### Stored items from a collection
=== Section Start ===

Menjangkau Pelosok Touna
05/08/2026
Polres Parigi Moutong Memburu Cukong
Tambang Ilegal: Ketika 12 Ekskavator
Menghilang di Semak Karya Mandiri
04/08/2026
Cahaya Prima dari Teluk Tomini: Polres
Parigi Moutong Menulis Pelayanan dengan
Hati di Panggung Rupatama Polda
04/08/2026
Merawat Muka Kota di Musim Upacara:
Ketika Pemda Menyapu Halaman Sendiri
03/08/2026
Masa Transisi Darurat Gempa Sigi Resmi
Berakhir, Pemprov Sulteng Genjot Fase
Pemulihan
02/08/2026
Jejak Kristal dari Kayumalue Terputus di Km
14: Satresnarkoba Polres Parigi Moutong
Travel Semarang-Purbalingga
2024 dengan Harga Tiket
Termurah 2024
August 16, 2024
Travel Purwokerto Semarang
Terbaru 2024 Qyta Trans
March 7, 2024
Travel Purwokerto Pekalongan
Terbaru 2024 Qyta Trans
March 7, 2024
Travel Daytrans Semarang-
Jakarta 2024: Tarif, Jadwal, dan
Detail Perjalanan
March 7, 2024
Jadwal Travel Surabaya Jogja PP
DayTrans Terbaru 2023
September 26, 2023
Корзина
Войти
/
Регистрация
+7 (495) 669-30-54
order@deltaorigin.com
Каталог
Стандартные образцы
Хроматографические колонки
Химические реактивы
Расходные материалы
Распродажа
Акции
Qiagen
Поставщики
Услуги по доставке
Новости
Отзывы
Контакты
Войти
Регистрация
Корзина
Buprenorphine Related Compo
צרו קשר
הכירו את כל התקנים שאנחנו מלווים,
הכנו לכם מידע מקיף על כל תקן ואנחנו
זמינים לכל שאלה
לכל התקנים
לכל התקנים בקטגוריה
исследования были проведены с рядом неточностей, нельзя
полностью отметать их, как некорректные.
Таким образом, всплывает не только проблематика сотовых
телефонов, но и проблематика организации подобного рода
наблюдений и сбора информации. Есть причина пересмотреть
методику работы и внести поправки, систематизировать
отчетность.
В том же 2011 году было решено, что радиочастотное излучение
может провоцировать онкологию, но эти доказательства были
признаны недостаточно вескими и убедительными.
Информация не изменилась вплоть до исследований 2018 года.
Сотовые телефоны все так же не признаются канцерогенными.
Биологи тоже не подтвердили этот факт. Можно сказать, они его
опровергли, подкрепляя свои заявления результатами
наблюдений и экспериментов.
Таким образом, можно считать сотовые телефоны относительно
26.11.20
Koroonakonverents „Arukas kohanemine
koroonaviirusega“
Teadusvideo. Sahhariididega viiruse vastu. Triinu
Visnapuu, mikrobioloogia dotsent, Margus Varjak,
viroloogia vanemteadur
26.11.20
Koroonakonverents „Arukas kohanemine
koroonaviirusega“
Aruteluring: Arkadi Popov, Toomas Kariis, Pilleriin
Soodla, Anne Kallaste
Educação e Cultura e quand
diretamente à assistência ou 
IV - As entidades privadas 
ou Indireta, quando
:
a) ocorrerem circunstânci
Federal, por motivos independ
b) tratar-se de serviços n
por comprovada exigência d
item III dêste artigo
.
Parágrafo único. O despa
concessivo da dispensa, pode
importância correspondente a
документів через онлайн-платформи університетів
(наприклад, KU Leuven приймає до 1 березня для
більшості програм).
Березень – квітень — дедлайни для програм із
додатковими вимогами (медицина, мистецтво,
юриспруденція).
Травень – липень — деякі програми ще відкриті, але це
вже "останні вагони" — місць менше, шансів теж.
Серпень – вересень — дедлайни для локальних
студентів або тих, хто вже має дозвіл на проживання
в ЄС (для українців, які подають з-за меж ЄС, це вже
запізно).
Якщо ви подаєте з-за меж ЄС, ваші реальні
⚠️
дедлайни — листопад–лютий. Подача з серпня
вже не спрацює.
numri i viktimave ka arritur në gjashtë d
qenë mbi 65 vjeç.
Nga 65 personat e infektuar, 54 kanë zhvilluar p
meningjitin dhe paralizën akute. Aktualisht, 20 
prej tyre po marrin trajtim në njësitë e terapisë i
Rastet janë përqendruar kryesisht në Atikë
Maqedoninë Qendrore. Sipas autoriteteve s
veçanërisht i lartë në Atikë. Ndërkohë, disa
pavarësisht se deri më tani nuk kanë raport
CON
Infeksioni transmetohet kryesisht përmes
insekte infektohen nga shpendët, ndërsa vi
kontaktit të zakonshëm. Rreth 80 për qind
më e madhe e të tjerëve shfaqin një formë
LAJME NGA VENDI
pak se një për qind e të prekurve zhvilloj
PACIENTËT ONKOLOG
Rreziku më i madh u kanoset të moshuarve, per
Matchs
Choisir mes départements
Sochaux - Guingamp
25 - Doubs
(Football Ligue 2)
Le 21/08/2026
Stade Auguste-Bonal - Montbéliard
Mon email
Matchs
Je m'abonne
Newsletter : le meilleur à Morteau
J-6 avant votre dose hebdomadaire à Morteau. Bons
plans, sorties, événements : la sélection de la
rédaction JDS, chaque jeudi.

=== Section End ===

### What the task asks
If a line appears above, it belongs in your answer, printed exactly.

### Answer section
Menjangkau Pelosok Touna
05/08/2026
Polres Parigi Moutong Memburu Cukong
Tambang Ilegal: Ketika 12 Ekskavator
Menghilang di Semak Karya Mandiri
04/08/2026
Cahaya Prima dari Teluk Tomini: Polres
Parigi Moutong Menulis Pelayanan dengan
Hati di Panggung Rupatama Polda
04/08/2026
Merawat Muka Kota di Musim Upacara:
Ketika Pemda Menyapu Halaman Sendiri
03/08/2026
Masa Transisi Darurat Gempa Sigi Resmi
Berakhir, Pemprov Sulteng Genjot Fase
Pemulihan
02/08/2026
Jejak Kristal dari Kayumalue Terputus di Km
14: Satresnarkoba Polres Parigi Moutong
Travel Semarang-Purbalingga
2024 dengan Harga Tiket
Termurah 2024
August 16, 2024
Travel Purwokerto Semarang
Terbaru 2024 Qyta Trans
March 7, 2024
Travel Purwokerto Pekalongan
Terbaru 2024 Qyta Trans
March 7, 2024
Travel Daytrans Semarang-
Jakarta 2024: Tarif, Jadwal, dan
Detail Perjalanan
March 7, 2024
Jadwal Travel Surabaya Jogja PP
DayTrans Terbaru 2023
September 26, 2023
Корзина
Войти
/
Регистрация
+7 (495) 669-30-54
order@deltaorigin.com
Каталог
Стандартные образцы
Хроматографические колонки
Химические реактивы
Расходные материалы
Распродажа
Акции
Qiagen
Поставщики
Услуги по доставке
Новости
Отзывы
Контакты
Войти
Регистрация
Корзина
Buprenorphine Related Compo
צרו קשר
הכירו את כל התקנים שאנחנו מלווים,
הכנו לכם מידע מקיף על כל תקן ואנחנו
זמינים לכל שאלה
לכל התקנים
לכל התקנים בקטגוריה
исследования были проведены с рядом неточностей, нельзя
полностью отметать их, как некорректные.
Таким образом, всплывает не только проблематика сотовых
телефонов, но и проблематика организации подобного рода
наблюдений и сбора информации. Есть причина пересмотреть
методику работы и внести поправки, систематизировать
отчетность.
В том же 2011 году было решено, что радиочастотное излучение
может провоцировать онкологию, но эти доказательства были
признаны недостаточно вескими и убедительными.
Информация не изменилась вплоть до исследований 2018 года.
Сотовые телефоны все так же не признаются канцерогенными.
Биологи тоже не подтвердили этот факт. Можно сказать, они его
опровергли, подкрепляя свои заявления результатами
наблюдений и экспериментов.
Таким образом, можно считать сотовые телефоны относительно
26.11.20
Koroonakonverents „Arukas kohanemine
koroonaviirusega“
Teadusvideo. Sahhariididega viiruse vastu. Triinu
Visnapuu, mikrobioloogia dotsent, Margus Varjak,
viroloogia vanemteadur
26.11.20
Koroonakonverents „Arukas kohanemine
koroonaviirusega“
Aruteluring: Arkadi Popov, Toomas Kariis, Pilleriin
Soodla, Anne Kallaste
Educação e Cultura e quand
diretamente à assistência ou 
IV - As entidades privadas 
ou Indireta, quando
:
a) ocorrerem circunstânci
Federal, por motivos independ
b) tratar-se de serviços n
por comprovada exigência d
item III dêste artigo
.
Parágrafo único. O despa
concessivo da dispensa, pode
importância correspondente a
документів через онлайн-платформи університетів
(наприклад, KU Leuven приймає до 1 березня для
більшості програм).
Березень – квітень — дедлайни для програм із
додатковими вимогами (медицина, мистецтво,
юриспруденція).
Травень – липень — деякі програми ще відкриті, але це
вже "останні вагони" — місць менше, шансів теж.
Серпень – вересень — дедлайни для локальних
студентів або тих, хто вже має дозвіл на проживання
в ЄС (для українців, які подають з-за меж ЄС, це вже
запізно).
Якщо ви подаєте з-за меж ЄС, ваші реальні
⚠️
дедлайни — листопад–лютий. Подача з серпня
вже не спрацює.
numri i viktimave ka arritur në gjashtë d
qenë mbi 65 vjeç.
Nga 65 personat e infektuar, 54 kanë zhvilluar p
meningjitin dhe paralizën akute. Aktualisht, 20 
prej tyre po marrin trajtim në njësitë e terapisë i
Rastet janë përqendruar kryesisht në Atikë
Maqedoninë Qendrore. Sipas autoriteteve s
veçanërisht i lartë në Atikë. Ndërkohë, disa
pavarësisht se deri më tani nuk kanë raport
CON
Infeksioni transmetohet kryesisht përmes
insekte infektohen nga shpendët, ndërsa vi
kontaktit të zakonshëm. Rreth 80 për qind
më e madhe e të tjerëve shfaqin një formë
LAJME NGA VENDI
pak se një për qind e të prekurve zhvilloj
PACIENTËT ONKOLOG
Rreziku më i madh u kanoset të moshuarve, per
Matchs
Choisir mes départements
Sochaux - Guingamp
25 - Doubs
(Football Ligue 2)
Le 21/08/2026
Stade Auguste-Bonal - Montbéliard
Mon email
Matchs
Je m'abonne
Newsletter : le meilleur à Morteau
J-6 avant votre dose hebdomadaire à Morteau. Bons
plans, sorties, événements : la sélection de la
rédaction JDS, chaque jeudi.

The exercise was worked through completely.